> _Task instructions_
(1) According to the essay on Rita and Frank, what is Rita's real name?
(2) Carry on the essay about Rita and Frank, picking up after its last sentence.

> _Excerpt provided_
I will look at what each character wanted and whether they have developed according to that and how other characters in the play may view their change throughout the play. For example Frank and Rita may think they have got what they wanted but Denny may think that Rita has not developed or changed for the better. Firstly I will start by telling you about what the characters are like. Rita is an uneducated working housewife, stuck in a world her husband and family won’t let her escape from. She is unhappy unsure of herself and wants to be educated like other students.

She wants to fit in, and become more confident in herself and mainly she wants to find herself. This is the reason she decides to enrol herself into an Open University course where she meets Frank. Frank is also stuck, but this time on a path to self-destruction. He is a self-pitying ex-poet with a dire drinking problem currently trying to teach university students. He is unhappy with his life, he despises the students he teaches everyday and then Rita bursts into his life and he seems drawn to her.

At the beginning of the play Rita makes an entrance by bursting through the door, which can be seen as the struggle in which she has gone through in her life. As soon as she walks in she notices a picture which Frank has not noticed in ten years. This shows Rita’s enthusiasm compared to Frank. From the way they both address the issue you can tell that they come from very different backgrounds. Frank says the picture is “beautiful” but Rita says “it’s very erotic” We can tell from this that Frank is a cultured man who sees past the vulgarity of the picture that Rita sees.

She doesn’t have the knowledge or understanding of something like that to see anything other than its front. Frank at this point seems very depressed as at the beginning of the play it starts with Frank looking for his hidden bottle of alcohol. At this point however Rita seems full of life and enthusiastic to learn. This is shown in their difference in opinion of the picture in Frank’s office. We can also see that Frank is confident in himself although he is a bit of a wreck shown in the way that he cannot remember where he has hidden the alcohol; “Where the hell?…. E’…. ‘e’….. Dickens. ”

Rita at the beginning when she first walks in is a bit nervous and intimidated by Frank’s intellect and class, as she walks in and does not understand that Frank is asking her name; “I’m what? She also calls herself Rita, instead of her real name Susan, from the author of a book she has read, which she thinks is great; ‘Rubyfruit Jungle’. When Frank and Rita both meet in Frank’s office for the first time in Act one Scene one we the audience discover that Rita has a very strong Liverpool accent and used a great deal of slang.

She is also very talkative and uses informal language (foul language). This also reveals to the reader that Rita is very uneducated since she did not do well in school as explained already. Rita’s language at the beginning of the play is colloquial and the text shows that she has a working class accent. Throughout the play, as she integrates herself more and more into the society she aspires to, her language improves to a great extent. In Act 2 Scene 2, she tries to change her accent and ‘talk properly’ although she soon reverts to her normal tones.

> _Given information_
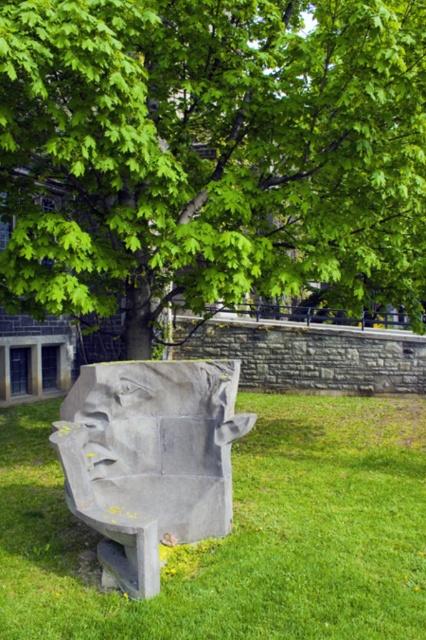
Question: Is green grass at center to the left of gray stone sculpture at center from the viewer's perspective?

Choices:
 (A) yes
 (B) no

Answer: (B)

Question: Among these objects, which one is nearest to the camera?

Choices:
 (A) green leafy tree at upper center
 (B) gray stone sculpture at center
 (C) green grass at center

Answer: (C)

Question: Can you confirm if green grass at center is positioned below gray stone sculpture at center?

Choices:
 (A) no
 (B) yes

Answer: (B)

Question: Which point appears farthest from the camera in this image?

Choices:
 (A) (141, 472)
 (B) (184, 248)
 (C) (213, 432)
 (D) (420, 625)

Answer: (B)

Question: Is gray stone sculpture at center further to camera compared to gray stone face at lower left?

Choices:
 (A) yes
 (B) no

Answer: (B)

Question: Which point is closer to the camera?

Choices:
 (A) gray stone sculpture at center
 (B) green leafy tree at upper center

Answer: (A)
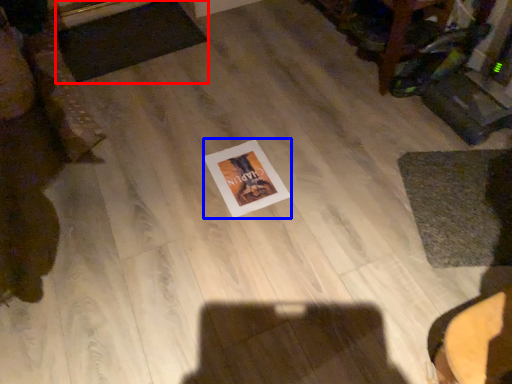
Question: Which of the following is the closest to the observer, mat (highlighted by a red box) or postcard (highlighted by a blue box)?

Choices:
 (A) mat
 (B) postcard

Answer: (B)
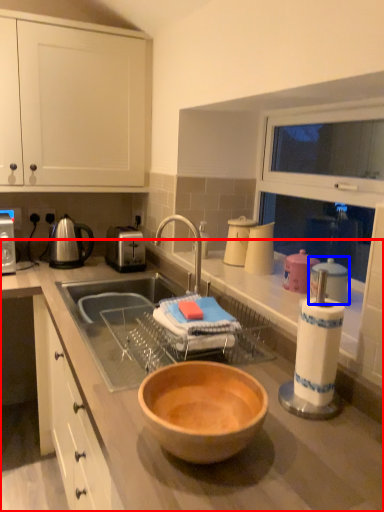
Question: Which point is further to the camera, countertop (highlighted by a red box) or appliance (highlighted by a blue box)?

Choices:
 (A) countertop
 (B) appliance

Answer: (B)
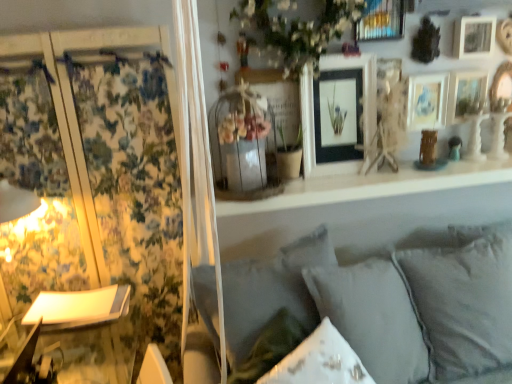
Question: From a real-world perspective, is white matte flower at upper center physically located above or below gray fabric pillow at lower center, marked as the 2th pillow in a right-to-left arrangement?

Choices:
 (A) below
 (B) above

Answer: (B)

Question: From the image's perspective, is white matte flower at upper center above or below gray fabric pillow at lower center, marked as the 2th pillow in a right-to-left arrangement?

Choices:
 (A) below
 (B) above

Answer: (B)

Question: Estimate the real-world distances between objects in this image. Which object is closer to the white matte flower at upper center?

Choices:
 (A) metallic gold picture frame at upper center, arranged as the fifth picture frame when viewed from the right
 (B) floral fabric curtain at left
 (C) matte white picture frame at upper right, which appears as the 4th picture frame when viewed from the right
 (D) matte black picture frame at upper center, arranged as the sixth picture frame when viewed from the right
 (E) wooden picture frame at upper right, the 6th picture frame positioned from the left

Answer: (D)

Question: Which object is positioned farthest from the floral fabric curtain at left?

Choices:
 (A) white glossy table lamp at left
 (B) matte black picture frame at upper center, arranged as the sixth picture frame when viewed from the right
 (C) wooden picture frame at upper right, the 6th picture frame positioned from the left
 (D) white soft cushions at lower right
 (E) matte white picture frame at upper right, the 5th picture frame viewed from the left

Answer: (C)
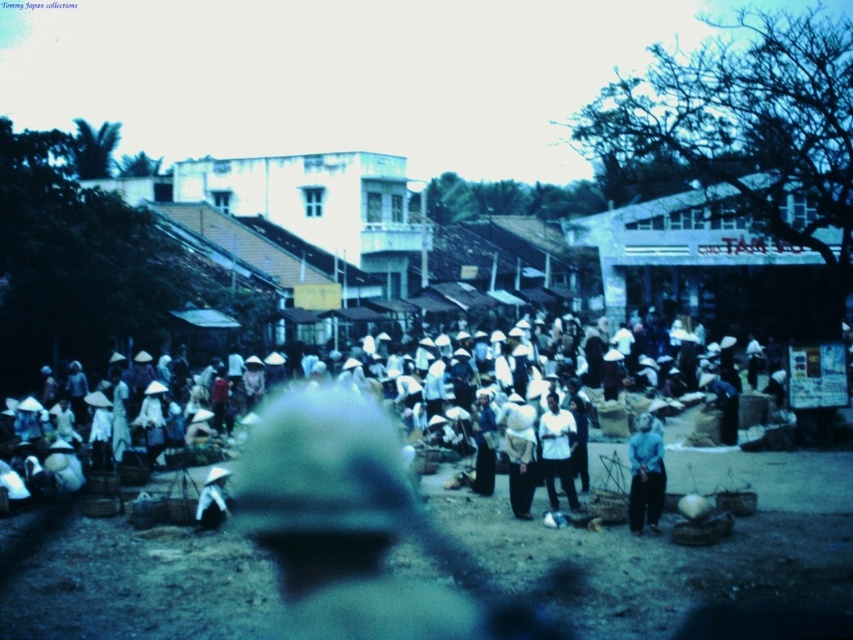
Question: From the image, what is the correct spatial relationship of white woven hat at center in relation to white fabric at center?

Choices:
 (A) right
 (B) left

Answer: (A)

Question: Is white woven hat at center to the left of white matte shirt at center from the viewer's perspective?

Choices:
 (A) no
 (B) yes

Answer: (A)

Question: Which of the following is the closest to the observer?

Choices:
 (A) (650, 486)
 (B) (579, 508)
 (C) (224, 500)

Answer: (A)

Question: Among these points, which one is farthest from the camera?

Choices:
 (A) (532, 419)
 (B) (213, 528)
 (C) (650, 513)
 (D) (572, 420)

Answer: (A)

Question: Is white matte shirt at center closer to the viewer compared to white straw hat at center?

Choices:
 (A) yes
 (B) no

Answer: (B)

Question: Which point is farther to the camera?

Choices:
 (A) white straw hat at center
 (B) white fabric at center

Answer: (B)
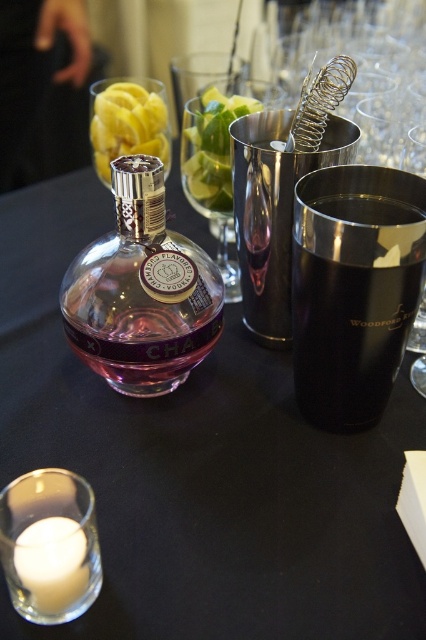
Question: Which object is positioned closest to the yellow matte lemon at upper left?

Choices:
 (A) black matte cup at right
 (B) pink glass bottle at center
 (C) white wax candle at lower left
 (D) green matte lemon at center

Answer: (D)

Question: Does pink glass bottle at center have a greater width compared to white wax candle at lower left?

Choices:
 (A) no
 (B) yes

Answer: (B)

Question: Which of the following is the closest to the observer?

Choices:
 (A) white wax candle at lower left
 (B) black matte cup at right
 (C) pink glass bottle at center
 (D) green matte lemon at center

Answer: (A)

Question: Among these objects, which one is farthest from the camera?

Choices:
 (A) white wax candle at lower left
 (B) green matte lemon at center

Answer: (B)

Question: Does black matte cup at right appear on the right side of pink glass bottle at center?

Choices:
 (A) no
 (B) yes

Answer: (B)

Question: Does black matte cup at right have a larger size compared to pink glass bottle at center?

Choices:
 (A) yes
 (B) no

Answer: (B)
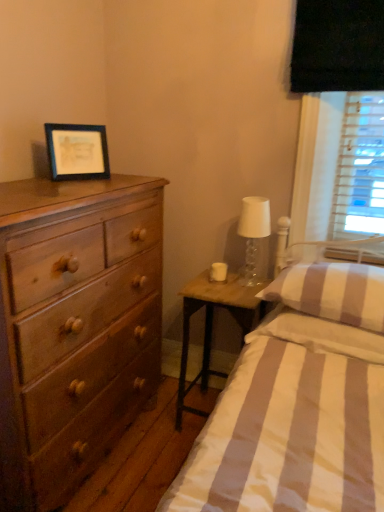
This screenshot has width=384, height=512. In order to click on vacant area located to the right-hand side of matte black picture frame at upper left in this screenshot , I will do `click(126, 183)`.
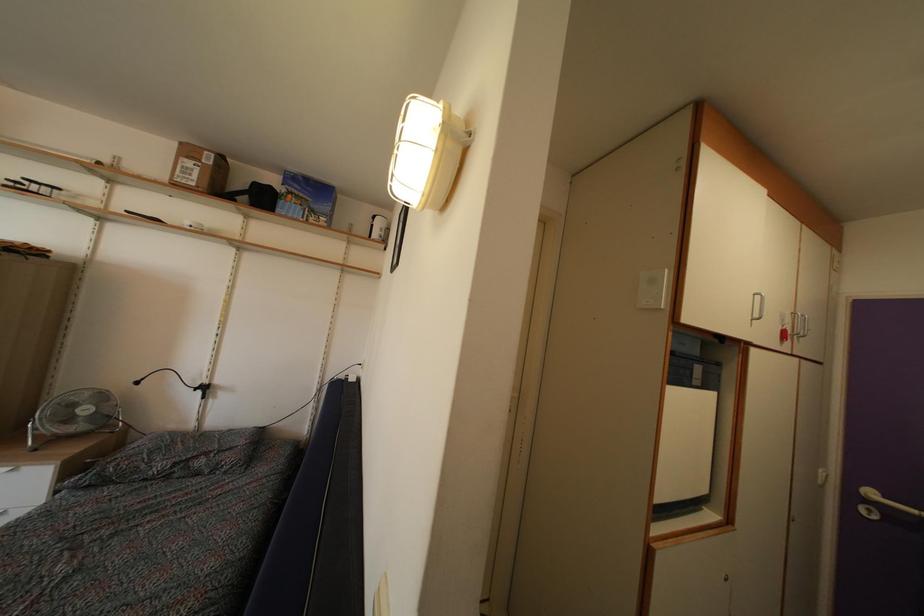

> _List of answers_
(1) Susan

(2)
Willy Russell the author has deliberately created this effect so that the audience suspects that there will be no hope for Rita in learning and getting what she wants out of the course. Frank is an educated man, albeit a troubled one, which is perhaps the reason for his pessimistic outlook on life. This is reflected in his language. He is very sarcastic; a perfect example of his sarcasm is this extract – where he is on the phone to his partner Julia: “. . . Look if you’re trying to induce some feeling of guilt in me over the prospect of a burnt dinner, you should have prepared something other than lamb and ratatouille . . Because, darling, I like my lamb done to the point of abuse and even I know that ratatouille cannot be burned . . . Darling, you could incinerate ratatouille and it still wouldn’t burn. . ”

He uses his sarcasm as a fai?? ade for the problems he faces with his job and his home life – these problems are also the reason for his drinking. Frank speaks Standard English and it does not seem that he speaks with a strong liverpudlian accent like Rita does. The overall language theme of the plays humorous – the writer Willy Russell makes the interaction and repartee between Frank and Rita witty and entertaining.

Sometimes in parts of the play Frank and Rita so completely miss each other’s points they could be speaking different languages. So what I have gathered so far is that they are both two very different people. Frank is quite surprised with Rita and what she is like. Frank looks like an alcoholic who hates his life and Rita can be seen as a young woman who is enthusiastic about life and wants to learn in order to give herself choices in life. They are both different classes, Rita being from a working class family that is not prosperous or well educated although Frank is a middle class man who has a descent house and is very well educated.

Rita sees this Open University course as a chance to find herself and to give herself choice, sort of like a second chance, on the opposite end Frank is doing it only because he has no choice, he does not like teaching, he does not like the students but he needs to earn money. In Act 1 Scene 1 we find out a lot about both Rita and Frank’s attitudes. From the off – with the one-sided phone call we hear between Frank and Julia, we are introduced to a sarcastic yet witty man who obviously likes to spend rather a large amount of time in the pub.

The symbolism used at the beginning when Rita is trying to get in but the door handle won’t budge portrays Frank’s stubbornness and how set in his ways he has become. This is also repeated later on when Rita tries to open the window but that will not open either, the symbolism culminates when Frank describes Rita as “the first breath of fresh air that’s been in this room for years. ” For Frank, Rita is not only the first ‘breath of fresh air’ for the room but for him in his life too. He hates his job and the students he has to teach.

He tells Rita that he sometimes gets the urge to through something through the window; “a student usually” This again shows Frank’s sarcastic nature but also of how trapped he feels in the job. Rita breathes life back into both him and his passion for the work that he does. Rita comes from a working class background but her views are unexpected. She says “I’m twenty-six. I should have had a baby by now; everyone expects it but I wanted a better way of livin’ me life. ” Rita wants to change herself. She doesn’t want to do what is expected of her she wants to ‘discover’ herself.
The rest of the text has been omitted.